**About this exercise:**
After locating the line that contains "left wrist: (947, 504, -28)" in the data below, set down exactly that line and each one after it through the line that contains "right ankle: (653, 575, -2)", and nothing more.

**The records:**
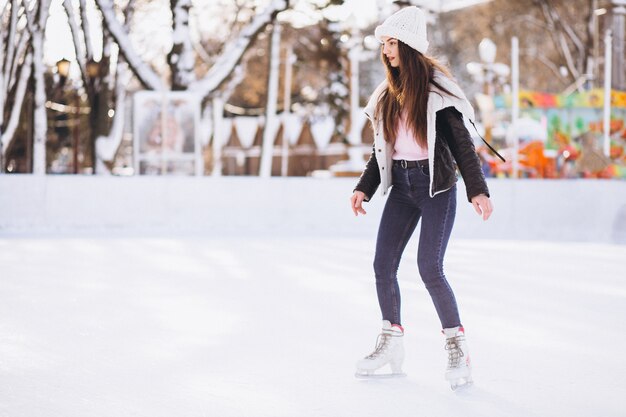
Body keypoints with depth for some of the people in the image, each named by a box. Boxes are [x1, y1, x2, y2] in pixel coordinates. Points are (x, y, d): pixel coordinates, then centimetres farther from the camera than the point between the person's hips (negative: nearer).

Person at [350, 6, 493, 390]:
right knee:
---
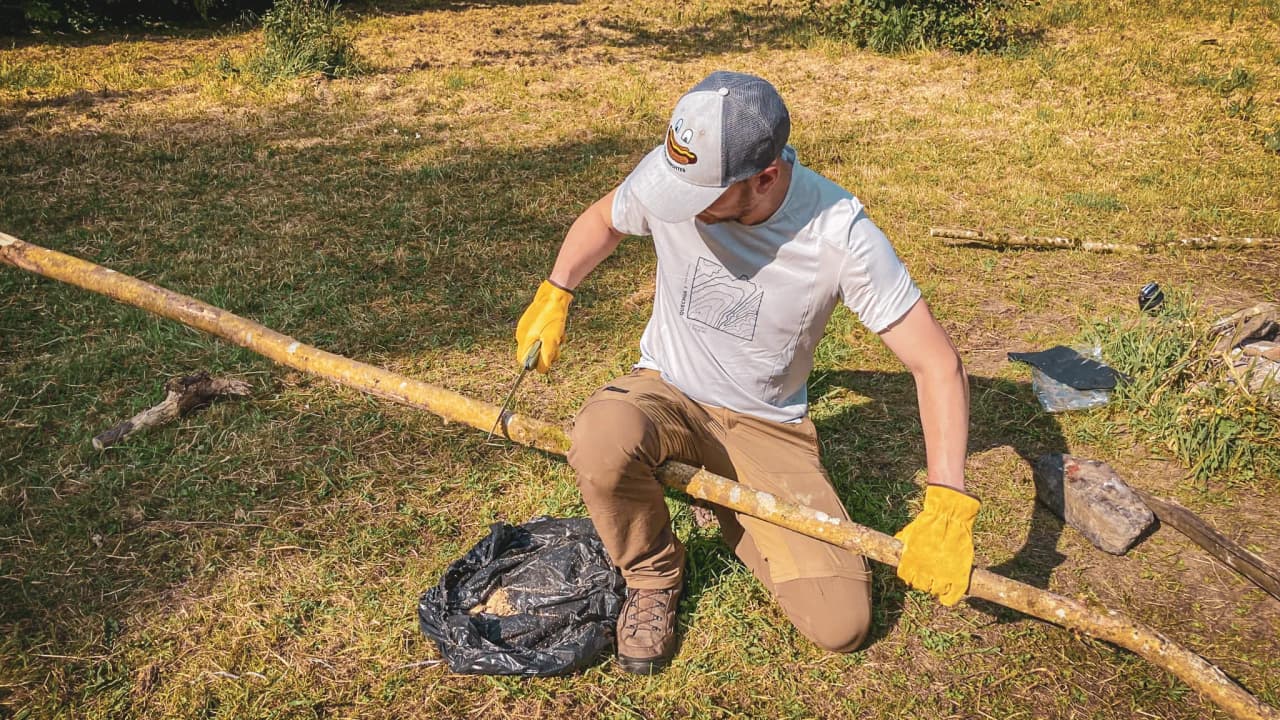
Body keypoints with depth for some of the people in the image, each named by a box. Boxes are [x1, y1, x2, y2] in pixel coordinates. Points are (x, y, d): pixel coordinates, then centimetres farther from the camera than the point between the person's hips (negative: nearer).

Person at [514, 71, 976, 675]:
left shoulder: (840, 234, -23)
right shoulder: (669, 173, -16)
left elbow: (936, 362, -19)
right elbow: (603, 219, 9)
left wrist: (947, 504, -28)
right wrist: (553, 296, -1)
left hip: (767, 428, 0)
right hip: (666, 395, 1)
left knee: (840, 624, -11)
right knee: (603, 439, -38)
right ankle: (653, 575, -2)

**Answer to this exercise:**
left wrist: (947, 504, -28)
right wrist: (553, 296, -1)
left hip: (767, 428, 0)
right hip: (666, 395, 1)
left knee: (840, 624, -11)
right knee: (603, 439, -38)
right ankle: (653, 575, -2)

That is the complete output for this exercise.